Asean. Vietnam e Cambogia guidano la ripresa economica

di Francesco Giappichini

Il 2023, per i Paesi dell’Asean (Association of south-east asian nations), sarà all’insegna della resilienza. Sì, il termine è oggetto di una crescente antipatia, ma è quello utilizzato (résilience) dal Service économique régional de Singapour (Ser) – ente del Ministero dell’Economia, delle finanze e della sovranità industriale e digitale francese – per descrivere l’andamento economico post-pandemico del Sud-est asiatico. Del resto un recente report dell’United overseas bank (Uob) di Singapore è chiaro: la volatilità finanziaria che ha segnato il ’22 continuerà anche nel ’23, ma i solidi fondamentali della regione aiuteranno le economie dei singoli Stati a superare gli alti costi energetici, l’inflazione, la guerra in Ucraina, le tensioni Cina – Usa, le interruzioni delle catene di approvvigionamento (supply chain), il generalizzato innalzamento dei tassi d’interesse, e gli effetti persistenti del Covid (con le massicce misure di sostegno che hanno indebolito i bilanci). Andiamo però con ordine, cominciando dalle stime sulla crescita del prodotto interno lordo (PIL) nel ’23, che la Banque asiatique de développement (Basd) ha pubblicato riguardo ai membri dell’Asean.
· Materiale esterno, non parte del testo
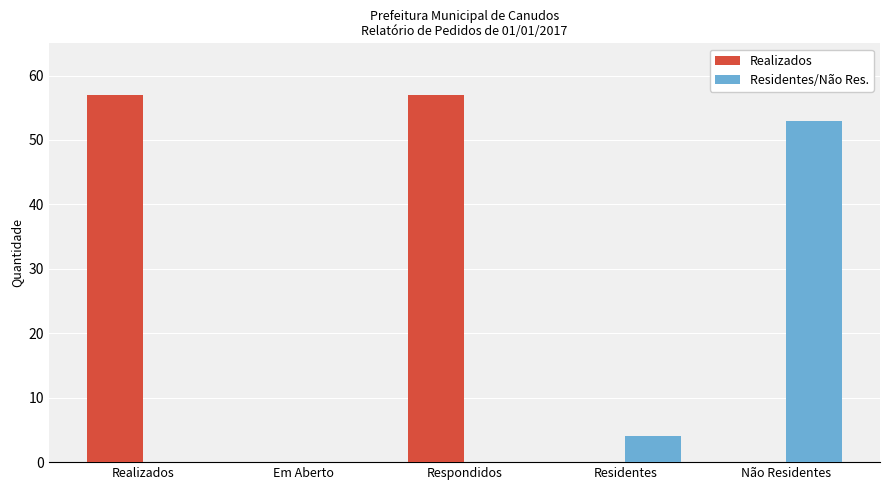

What are all the series names shown in the legend?

Realizados, Residentes/Não Res.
E’ degno di nota che a far segnare il maggior incremento siano le economie dei Paesi bagnati dal Mekong: la Cambogia e il Vietnam, due Paesi, lato sensu, autocratici. A Phnom Penh governa l’«esecutivo personale» di Hun Sen, al potere dal 1998, mentre quella vietnamita è una repubblica socialista. Come accennato, la Basd prevede per Hanoi un soddisfacente +6,3% del PIL, che fa il paio col +6,2 cambogiano. Da segnalare anche il +6 filippino, mentre in coda vi è la sviluppata economia di Singapore (2,3). La crescita di Cambogia e Vietnam non è per nulla frenata dall’inflazione: per Phnom Penh si prevede un rassicurante 2,5 nel ’23, mentre il dato di Hanoi, in dicembre, si è stabilizzato su quota 4,5, (i flussi turistici dalla Cina potrebbero tuttavia provocare un lieve rialzo dei prezzi). E neppure l’aumento del salario medio vietnamita (+ 16% nel ’22 sul ’21) ha inciso sensibilmente sull’inflazione: oggi un lavoratore guadagna in media 286 dollari al mese. Il fenomeno inflattivo appare quindi molto più contenuto rispetto sia alla deriva del Laos (39,3), sia al balzo dei prezzi registrato nelle Filippine (+8,1). A fotografare nel suo insieme la situazione economica dell’Asean – la cui presidenza a rotazione è adesso indonesiana – è soprattutto l’indice Pmi (Purchasing managers index): l’indicatore che traccia il quadro dell’attività manifatturiera di un’area.
E il dato mostra come una domanda globale più debole si traduca in una contrazione dei nuovi ordini, e in una decrescente fiducia degli imprenditori, (del resto il PIL cinese nel ’22 è cresciuto solo del 2,7%, mentre per il ’23 si pronostica un poco appassionante +4,3). E mentre il barometro sullo stato di salute economico segna un incoraggiante 53,1 per le Filippine, il Vietnam ha fatto registrare, in dicembre, un dato più modesto (46,4). C’è però chi sta peggio, si pensi al 42,1 della Birmania. Un velato pessimismo che si estende ai flussi finanziari: nonostante la buona tenuta di Vietnam e Thailandia, gli investitori puntano ora su Taiwan e Cina, (in ragione della riapertura post-pandemica). Tornando all’economia vietnamita, le speranze degli analisti si basano soprattutto sulla ripresa del turismo cinese (col conseguente rafforzamento del dong), che prima del Covid-19 rappresentava un terzo degli arrivi internazionali.